In [1]:
import numpy as np
from typing import Tuple, Any
import time

# Helper function definitions (copied from cell CNgLojO6pzq_ for self-containment)
# Note: These functions are expected to be available in the environment.
# If they were not defined in a previous cell, they would need to be moved here.

def calculate_joint_posterior(z_vector: np.ndarray, initial_prior_joint: np.ndarray,
                              gamma1: np.ndarray, gamma2: np.ndarray) -> np.ndarray:
    """Calculates the joint posterior belief p(O1=i, O2=j | z) based on initial joint prior.""" #5
    g1_z = np.power(gamma1, z_vector)
    g2_z = np.power(gamma2, z_vector)
    likelihood = np.outer(g1_z, g2_z)
    numerator = initial_prior_joint * likelihood
    norm = np.sum(numerator)

> _Data under study_:

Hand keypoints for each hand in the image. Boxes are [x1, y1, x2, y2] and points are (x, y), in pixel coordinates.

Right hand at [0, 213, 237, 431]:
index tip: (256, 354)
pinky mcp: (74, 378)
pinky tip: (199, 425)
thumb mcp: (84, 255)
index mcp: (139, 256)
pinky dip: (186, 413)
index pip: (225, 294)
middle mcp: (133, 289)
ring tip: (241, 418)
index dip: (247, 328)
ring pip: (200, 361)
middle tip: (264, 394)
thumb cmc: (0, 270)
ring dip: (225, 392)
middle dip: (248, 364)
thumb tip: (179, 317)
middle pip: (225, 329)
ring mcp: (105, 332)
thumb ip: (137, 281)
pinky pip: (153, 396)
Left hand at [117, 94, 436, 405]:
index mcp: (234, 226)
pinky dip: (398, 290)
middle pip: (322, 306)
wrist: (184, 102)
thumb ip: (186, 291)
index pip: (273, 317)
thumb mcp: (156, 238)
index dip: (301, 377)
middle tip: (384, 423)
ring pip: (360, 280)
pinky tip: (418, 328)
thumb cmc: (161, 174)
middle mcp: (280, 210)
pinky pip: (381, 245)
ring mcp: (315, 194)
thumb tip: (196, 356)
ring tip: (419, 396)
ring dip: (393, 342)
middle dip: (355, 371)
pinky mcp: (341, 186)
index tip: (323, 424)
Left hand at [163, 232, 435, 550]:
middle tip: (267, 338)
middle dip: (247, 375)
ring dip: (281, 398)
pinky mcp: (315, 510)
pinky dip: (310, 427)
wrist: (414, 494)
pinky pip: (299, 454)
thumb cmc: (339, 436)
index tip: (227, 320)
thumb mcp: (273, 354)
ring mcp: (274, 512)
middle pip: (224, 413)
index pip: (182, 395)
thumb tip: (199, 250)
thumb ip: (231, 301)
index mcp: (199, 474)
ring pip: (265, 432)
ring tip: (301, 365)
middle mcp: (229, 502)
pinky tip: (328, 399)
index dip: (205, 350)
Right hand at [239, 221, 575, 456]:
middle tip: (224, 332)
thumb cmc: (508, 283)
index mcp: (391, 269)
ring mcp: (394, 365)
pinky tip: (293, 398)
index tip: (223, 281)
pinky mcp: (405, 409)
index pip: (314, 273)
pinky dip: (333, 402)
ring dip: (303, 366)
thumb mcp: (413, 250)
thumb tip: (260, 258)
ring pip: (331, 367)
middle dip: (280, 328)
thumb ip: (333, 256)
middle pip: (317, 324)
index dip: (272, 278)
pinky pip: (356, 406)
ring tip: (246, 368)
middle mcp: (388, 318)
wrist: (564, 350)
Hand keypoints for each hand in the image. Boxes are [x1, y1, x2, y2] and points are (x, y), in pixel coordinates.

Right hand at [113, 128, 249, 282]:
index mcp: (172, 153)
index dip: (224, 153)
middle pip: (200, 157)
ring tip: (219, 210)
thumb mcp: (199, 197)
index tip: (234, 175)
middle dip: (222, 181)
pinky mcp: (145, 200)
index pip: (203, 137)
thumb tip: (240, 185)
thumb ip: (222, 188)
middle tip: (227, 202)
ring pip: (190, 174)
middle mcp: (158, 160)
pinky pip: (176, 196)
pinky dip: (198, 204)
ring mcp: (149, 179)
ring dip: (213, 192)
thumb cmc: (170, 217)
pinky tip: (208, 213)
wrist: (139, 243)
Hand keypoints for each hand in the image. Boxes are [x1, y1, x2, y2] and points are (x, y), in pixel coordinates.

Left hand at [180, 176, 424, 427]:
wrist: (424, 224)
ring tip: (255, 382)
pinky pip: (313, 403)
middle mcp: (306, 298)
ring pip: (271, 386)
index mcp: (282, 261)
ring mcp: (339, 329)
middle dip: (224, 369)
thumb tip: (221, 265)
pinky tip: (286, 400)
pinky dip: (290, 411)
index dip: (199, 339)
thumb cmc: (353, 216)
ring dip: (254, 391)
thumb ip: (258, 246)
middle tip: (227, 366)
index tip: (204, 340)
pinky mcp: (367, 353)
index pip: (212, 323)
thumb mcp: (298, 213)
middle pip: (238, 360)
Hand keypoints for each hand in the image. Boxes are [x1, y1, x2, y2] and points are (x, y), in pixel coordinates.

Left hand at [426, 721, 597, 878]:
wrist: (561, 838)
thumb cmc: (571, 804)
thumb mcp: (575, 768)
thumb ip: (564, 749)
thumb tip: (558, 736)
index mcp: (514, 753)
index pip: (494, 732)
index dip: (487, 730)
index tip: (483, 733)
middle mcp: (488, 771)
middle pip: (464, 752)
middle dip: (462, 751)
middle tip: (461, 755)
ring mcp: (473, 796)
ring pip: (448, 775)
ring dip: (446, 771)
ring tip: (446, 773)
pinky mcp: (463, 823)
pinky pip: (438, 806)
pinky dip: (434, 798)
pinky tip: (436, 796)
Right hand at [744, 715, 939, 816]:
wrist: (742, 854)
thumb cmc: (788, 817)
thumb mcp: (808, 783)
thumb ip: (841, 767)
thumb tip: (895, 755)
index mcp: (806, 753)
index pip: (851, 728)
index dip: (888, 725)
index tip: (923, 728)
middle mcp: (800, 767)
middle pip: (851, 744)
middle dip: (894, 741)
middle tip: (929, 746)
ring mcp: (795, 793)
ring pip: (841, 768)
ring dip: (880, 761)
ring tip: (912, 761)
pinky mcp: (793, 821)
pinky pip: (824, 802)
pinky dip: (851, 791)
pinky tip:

> _Action item 1_: Revise the joint posterior code by writing out the stretch from "# Note: These" through "g1_z = np.power(gamma1, z_vector)" with "environment" changed to "runtime".
> _Action item 2_: Carry on writing the joint posterior code from the point where it stops.
The material was collected from a different source than the code.

> _Answer space 1_:
# Note: These functions are expected to be available in the runtime.
# If they were not defined in a previous cell, they would need to be moved here.

def calculate_joint_posterior(z_vector: np.ndarray, initial_prior_joint: np.ndarray,
                              gamma1: np.ndarray, gamma2: np.ndarray) -> np.ndarray:
    """Calculates the joint posterior belief p(O1=i, O2=j | z) based on initial joint prior.""" #5
    g1_z = np.power(gamma1, z_vector)

> _Answer space 2_:
    return numerator / norm if norm > 0 else numerator

def calculate_conditional_posterior(z_vector: np.ndarray, o2_loc: int,
                                    precomputed_conditionals: list, gamma1: np.ndarray) -> np.ndarray:
    """Calculates the conditional posterior belief p(O1=i | z, O2=k) based on precomputed conditionals and current z_vector."""
    p0_conditional = precomputed_conditionals[o2_loc]
    g1_z = np.power(gamma1, z_vector)
    numerator = g1_z * p0_conditional
    norm = np.sum(numerator)
    return numerator / norm if norm > 0 else numerator

def precompute_p0_conditionals(n: int, p0_joint: np.ndarray) -> list:
    """Pre-calculates P(O1=i | O2=k) for all k from a joint prior matrix."""
    if p0_joint.ndim != 2: # Should be (n,n) for joint prior
        raise ValueError("p0_joint must be a 2D joint probability matrix for precomputing conditionals.")
    conditionals = []
    for k in range(n):
        marginal_o2 = np.sum(p0_joint[:, k])
        conditionals.append(p0_joint[:, k] / marginal_o2 if marginal_o2 > 0 else np.zeros(n))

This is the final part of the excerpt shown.